• **Task**
Render the lines of all the items below as one numbered list, omitting any blank lines.
**** Listing
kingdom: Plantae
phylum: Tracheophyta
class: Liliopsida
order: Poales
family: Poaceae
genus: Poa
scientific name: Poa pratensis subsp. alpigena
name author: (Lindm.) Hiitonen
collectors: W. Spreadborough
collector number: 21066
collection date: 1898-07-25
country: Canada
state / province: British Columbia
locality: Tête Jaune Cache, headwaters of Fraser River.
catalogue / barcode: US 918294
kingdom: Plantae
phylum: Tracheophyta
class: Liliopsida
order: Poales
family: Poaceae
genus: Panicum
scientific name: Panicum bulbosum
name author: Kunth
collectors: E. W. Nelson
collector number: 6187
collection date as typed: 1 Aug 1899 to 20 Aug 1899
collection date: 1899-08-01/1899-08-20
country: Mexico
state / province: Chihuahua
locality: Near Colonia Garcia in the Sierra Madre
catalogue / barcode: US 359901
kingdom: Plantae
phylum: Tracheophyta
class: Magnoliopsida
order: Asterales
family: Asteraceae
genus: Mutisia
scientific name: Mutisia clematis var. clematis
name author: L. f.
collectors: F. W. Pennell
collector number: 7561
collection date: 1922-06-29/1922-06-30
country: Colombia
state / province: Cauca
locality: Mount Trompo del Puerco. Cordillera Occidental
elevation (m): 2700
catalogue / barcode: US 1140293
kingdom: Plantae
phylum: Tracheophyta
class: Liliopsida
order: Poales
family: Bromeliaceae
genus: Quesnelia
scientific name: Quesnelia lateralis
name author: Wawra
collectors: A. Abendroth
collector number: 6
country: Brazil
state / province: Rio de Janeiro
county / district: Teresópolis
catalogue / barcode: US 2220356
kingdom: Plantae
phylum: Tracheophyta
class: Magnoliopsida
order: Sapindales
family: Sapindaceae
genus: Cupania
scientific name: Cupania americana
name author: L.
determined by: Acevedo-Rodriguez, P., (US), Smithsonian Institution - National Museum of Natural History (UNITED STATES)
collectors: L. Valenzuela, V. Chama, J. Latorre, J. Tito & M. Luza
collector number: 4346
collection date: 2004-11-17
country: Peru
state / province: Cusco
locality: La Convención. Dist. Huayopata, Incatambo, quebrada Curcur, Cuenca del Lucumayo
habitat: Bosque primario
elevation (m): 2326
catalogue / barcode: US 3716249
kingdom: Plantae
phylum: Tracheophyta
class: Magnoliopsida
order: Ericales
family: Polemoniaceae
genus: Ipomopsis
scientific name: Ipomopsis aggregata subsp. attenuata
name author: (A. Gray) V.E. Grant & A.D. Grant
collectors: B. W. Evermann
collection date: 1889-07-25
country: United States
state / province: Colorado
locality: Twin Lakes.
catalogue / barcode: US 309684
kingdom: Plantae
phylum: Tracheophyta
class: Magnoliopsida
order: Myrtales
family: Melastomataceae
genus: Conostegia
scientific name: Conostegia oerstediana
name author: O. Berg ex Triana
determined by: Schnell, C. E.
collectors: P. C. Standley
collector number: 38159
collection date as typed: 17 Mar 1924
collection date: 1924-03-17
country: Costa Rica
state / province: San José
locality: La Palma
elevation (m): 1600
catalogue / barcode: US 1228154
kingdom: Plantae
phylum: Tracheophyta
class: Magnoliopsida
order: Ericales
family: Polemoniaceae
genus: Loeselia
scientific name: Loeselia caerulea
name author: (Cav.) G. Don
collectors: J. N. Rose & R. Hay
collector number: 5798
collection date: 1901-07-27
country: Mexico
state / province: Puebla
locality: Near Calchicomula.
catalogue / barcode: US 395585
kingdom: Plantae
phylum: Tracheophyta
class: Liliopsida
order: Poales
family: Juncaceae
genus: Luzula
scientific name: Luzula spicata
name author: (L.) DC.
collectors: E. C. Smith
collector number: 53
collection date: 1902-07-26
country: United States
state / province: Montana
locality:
********
• **Reply to the task**
1. kingdom: Plantae
2. phylum: Tracheophyta
3. class: Liliopsida
4. order: Poales
5. family: Poaceae
6. genus: Poa
7. scientific name: Poa pratensis subsp. alpigena
8. name author: (Lindm.) Hiitonen
9. collectors: W. Spreadborough
10. collector number: 21066
11. collection date: 1898-07-25
12. country: Canada
13. state / province: British Columbia
14. locality: Tête Jaune Cache, headwaters of Fraser River.
15. catalogue / barcode: US 918294
16. kingdom: Plantae
17. phylum: Tracheophyta
18. class: Liliopsida
19. order: Poales
20. family: Poaceae
21. genus: Panicum
22. scientific name: Panicum bulbosum
23. name author: Kunth
24. collectors: E. W. Nelson
25. collector number: 6187
26. collection date as typed: 1 Aug 1899 to 20 Aug 1899
27. collection date: 1899-08-01/1899-08-20
28. country: Mexico
29. state / province: Chihuahua
30. locality: Near Colonia Garcia in the Sierra Madre
31. catalogue / barcode: US 359901
32. kingdom: Plantae
33. phylum: Tracheophyta
34. class: Magnoliopsida
35. order: Asterales
36. family: Asteraceae
37. genus: Mutisia
38. scientific name: Mutisia clematis var. clematis
39. name author: L. f.
40. collectors: F. W. Pennell
41. collector number: 7561
42. collection date: 1922-06-29/1922-06-30
43. country: Colombia
44. state / province: Cauca
45. locality: Mount Trompo del Puerco. Cordillera Occidental
46. elevation (m): 2700
47. catalogue / barcode: US 1140293
48. kingdom: Plantae
49. phylum: Tracheophyta
50. class: Liliopsida
51. order: Poales
52. family: Bromeliaceae
53. genus: Quesnelia
54. scientific name: Quesnelia lateralis
55. name author: Wawra
56. collectors: A. Abendroth
57. collector number: 6
58. country: Brazil
59. state / province: Rio de Janeiro
60. county / district: Teresópolis
61. catalogue / barcode: US 2220356
62. kingdom: Plantae
63. phylum: Tracheophyta
64. class: Magnoliopsida
65. order: Sapindales
66. family: Sapindaceae
67. genus: Cupania
68. scientific name: Cupania americana
69. name author: L.
70. determined by: Acevedo-Rodriguez, P., (US), Smithsonian Institution - National Museum of Natural History (UNITED STATES)
71. collectors: L. Valenzuela, V. Chama, J. Latorre, J. Tito & M. Luza
72. collector number: 4346
73. collection date: 2004-11-17
74. country: Peru
75. state / province: Cusco
76. locality: La Convención. Dist. Huayopata, Incatambo, quebrada Curcur, Cuenca del Lucumayo
77. habitat: Bosque primario
78. elevation (m): 2326
79. catalogue / barcode: US 3716249
80. kingdom: Plantae
81. phylum: Tracheophyta
82. class: Magnoliopsida
83. order: Ericales
84. family: Polemoniaceae
85. genus: Ipomopsis
86. scientific name: Ipomopsis aggregata subsp. attenuata
87. name author: (A. Gray) V.E. Grant & A.D. Grant
88. collectors: B. W. Evermann
89. collection date: 1889-07-25
90. country: United States
91. state / province: Colorado
92. locality: Twin Lakes.
93. catalogue / barcode: US 309684
94. kingdom: Plantae
95. phylum: Tracheophyta
96. class: Magnoliopsida
97. order: Myrtales
98. family: Melastomataceae
99. genus: Conostegia
100. scientific name: Conostegia oerstediana
101. name author: O. Berg ex Triana
102. determined by: Schnell, C. E.
103. collectors: P. C. Standley
104. collector number: 38159
105. collection date as typed: 17 Mar 1924
106. collection date: 1924-03-17
107. country: Costa Rica
108. state / province: San José
109. locality: La Palma
110. elevation (m): 1600
111. catalogue / barcode: US 1228154
112. kingdom: Plantae
113. phylum: Tracheophyta
114. class: Magnoliopsida
115. order: Ericales
116. family: Polemoniaceae
117. genus: Loeselia
118. scientific name: Loeselia caerulea
119. name author: (Cav.) G. Don
120. collectors: J. N. Rose & R. Hay
121. collector number: 5798
122. collection date: 1901-07-27
123. country: Mexico
124. state / province: Puebla
125. locality: Near Calchicomula.
126. catalogue / barcode: US 395585
127. kingdom: Plantae
128. phylum: Tracheophyta
129. class: Liliopsida
130. order: Poales
131. family: Juncaceae
132. genus: Luzula
133. scientific name: Luzula spicata
134. name author: (L.) DC.
135. collectors: E. C. Smith
136. collector number: 53
137. collection date: 1902-07-26
138. country: United States
139. state / province: Montana
140. locality:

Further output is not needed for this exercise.